Halabi Salim, Elias Awny, Goldberg Michael, Hurani Hilal, Darawsha Husein, Shachar Sharon, Ashkenazi Miti
Department of Emergency Medicine, Carmel Medical Center, Haifa Israel.
Rappaport Faculty of Medicine, Technion-Israel Institute of Technology, Haifa, Israel.
Isr Med Assoc J. 2018 Aug;20(8):476-479.
Door-to-balloon time (DTBT) ≤ 90 minutes has become an important quality indicator in the management of ST-elevation myocardial infarction (STEMI). We identified three specific problems in the course from arrival of STEMI patients at our emergency department to initiation of balloon inflation and determined an intervention comprised of specific administrative and professional steps. The focus of the intervention was on triage within the emergency department (ED) and on increasing the efficiency and accuracy of electrocardiography interpretation.
To examine whether our intervention reduced the proportion of patients with DTBT > 90 minutes.
We compared DTBT of patients admitted to the ED with STEMI during the year preceding and the year following implementation of the intervention.

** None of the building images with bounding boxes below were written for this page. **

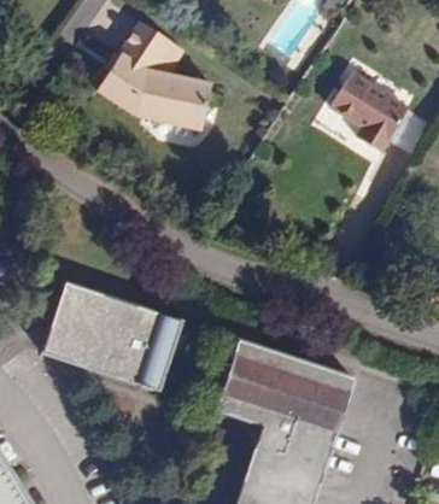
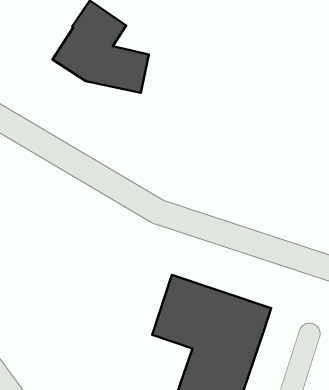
building: [330,72,408,152] -> none
building: [43,286,182,393] -> none

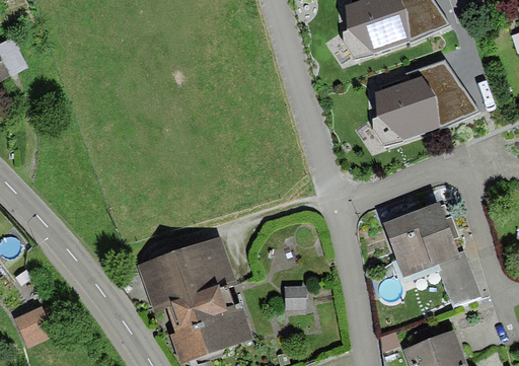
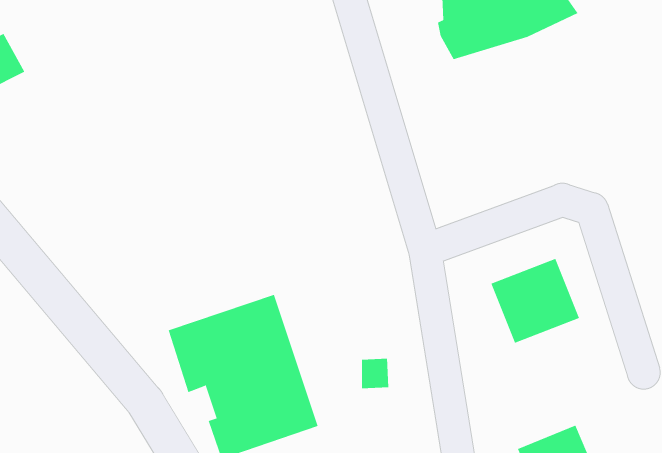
building: [370,62,479,146] -> none
building: [443,258,485,306] -> none
building: [15,307,54,347] -> none

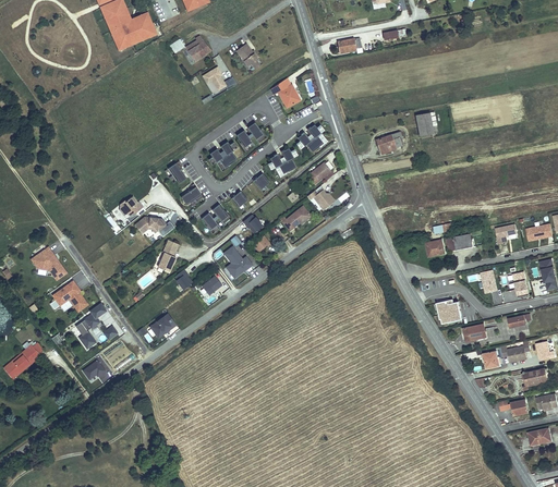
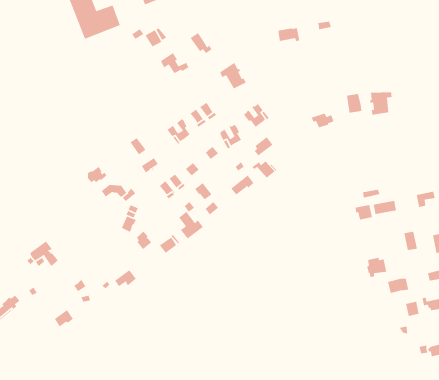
building: none -> [369,91,393,115]
building: [37,246,66,279] -> none
building: [75,301,108,349] -> none

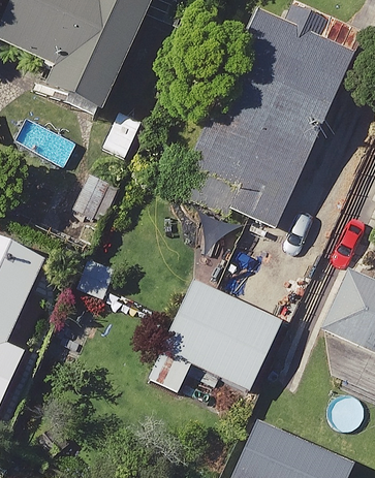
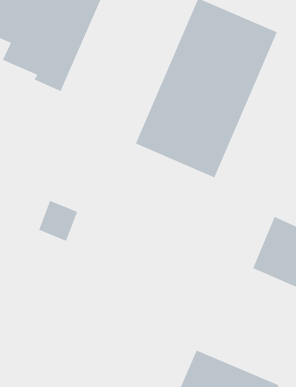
building: [162,275,284,387] -> none

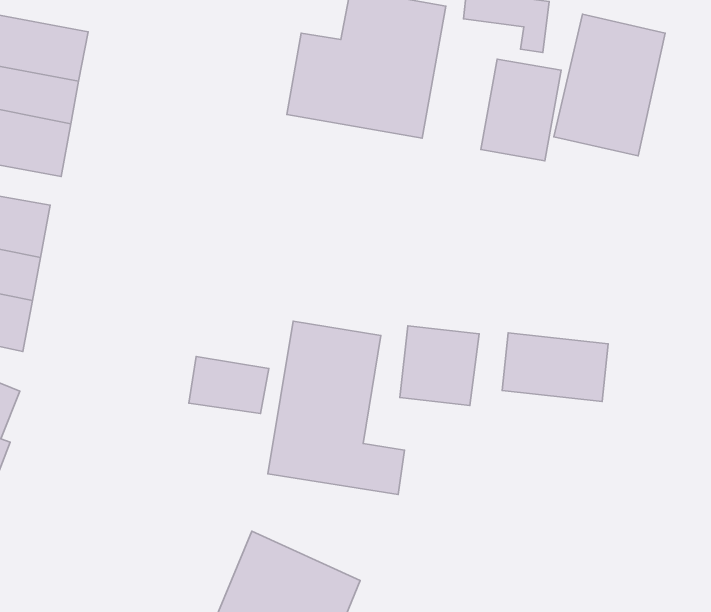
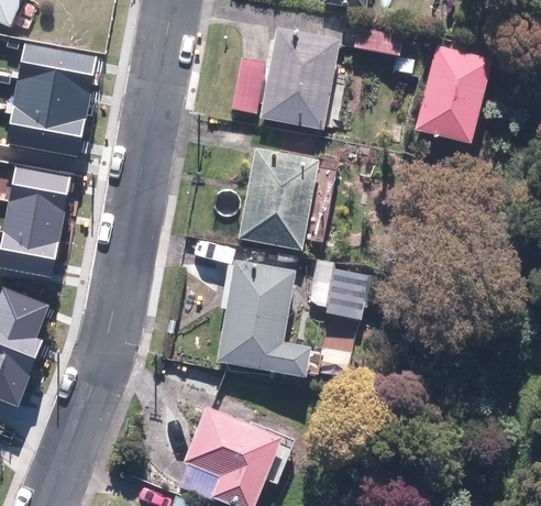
building: [481,59,561,161] -> none
building: none -> [239,145,320,251]
building: [502,333,608,402] -> none
building: [189,356,269,413] -> none

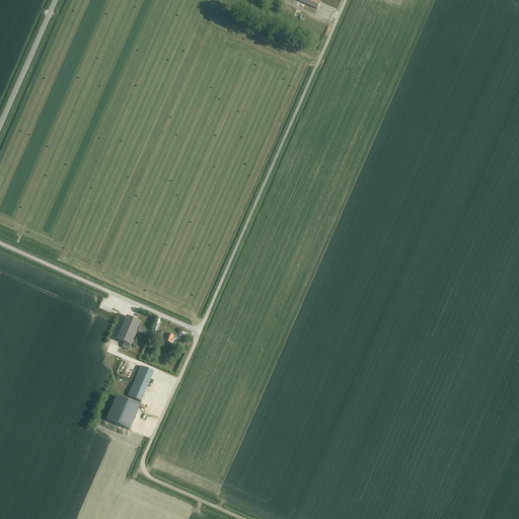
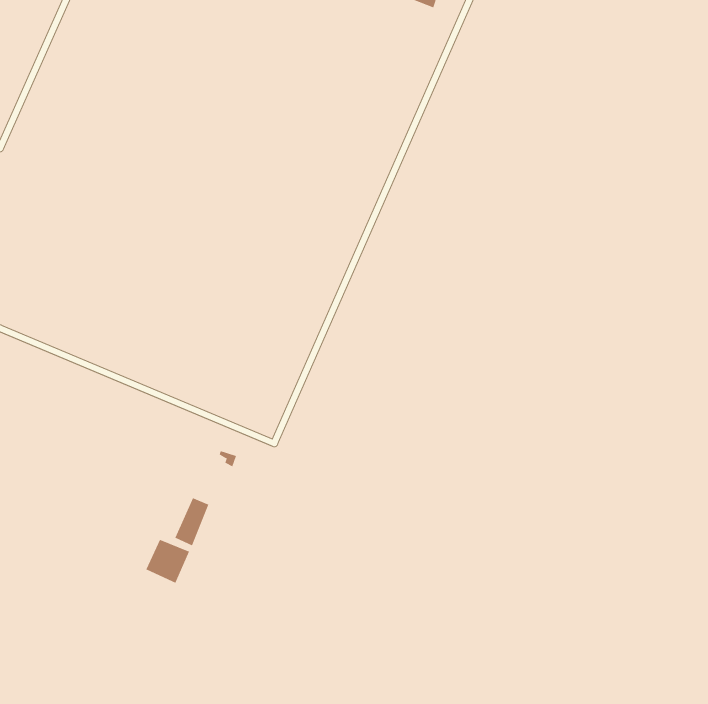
building: [117,313,140,348] -> none

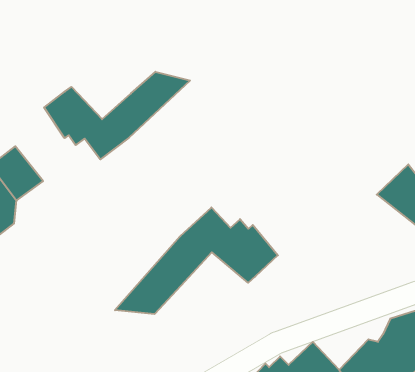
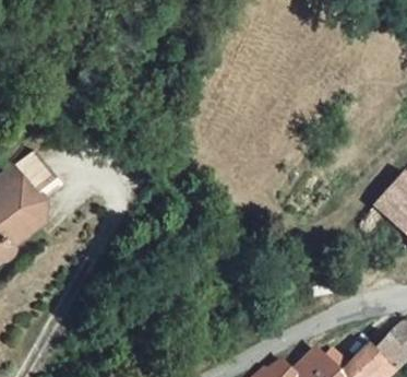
building: [44,72,190,159] -> none
building: [115,207,278,314] -> none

Demographic and clinical characteristics at presentation to the ED were similar for patients admitted to the ED in the year preceding and the year following intervention. The year preceding intervention, DTBT was > 90 minutes for 19/78 patients (24%). The year after intervention, DTBT was > 90 minutes for 17/102 patients (17%). For both years, the median DTBT was 1 hour. Patients with DTBT > 90 minutes tended to be older and more often female. Diagnoses in the ED were similar between those with DTBT ≤ 90 minutes and > 90 minutes. In-hospital mortality was 17% (13/78) and 14% (14/102) for the respective time periods.
An intervention specifically designed to address problems identified at one medical center was shown to decrease the proportion of patients with DTBT > 90 minutes.
门球时间(DTBT)≤90分钟已成为ST段抬高型心肌梗死(STEMI)管理中的一项重要质量指标。我们在STEMI患者从抵达急诊科到开始球囊扩张的过程中发现了三个具体问题,并确定了一项由特定行政和专业步骤组成的干预措施。该干预措施的重点是急诊科(ED)内的分诊以及提高心电图解读的效率和准确性。
研究我们的干预措施是否降低了DTBT>90分钟患者的比例。
我们比较了干预措施实施前一年和实施后一年在ED就诊的STEMI患者的DTBT。
干预前一年和干预后一年在ED就诊的患者在就诊时的人口统计学和临床特征相似。干预前一年,78例患者中有19例(24%)的DTBT>90分钟。干预后一年,102例患者中有17例(17%)的DTBT>90分钟。这两年的DTBT中位数均为1小时。DTBT>90分钟的患者往往年龄较大且女性居多。DTBT≤90分钟和>90分钟的患者在ED的诊断相似。相应时间段内的住院死亡率分别为17%(13/78)和14%(14/102)。
一项专门针对某一医疗中心发现的问题设计的干预措施被证明可降低DTBT>90分钟患者的比例。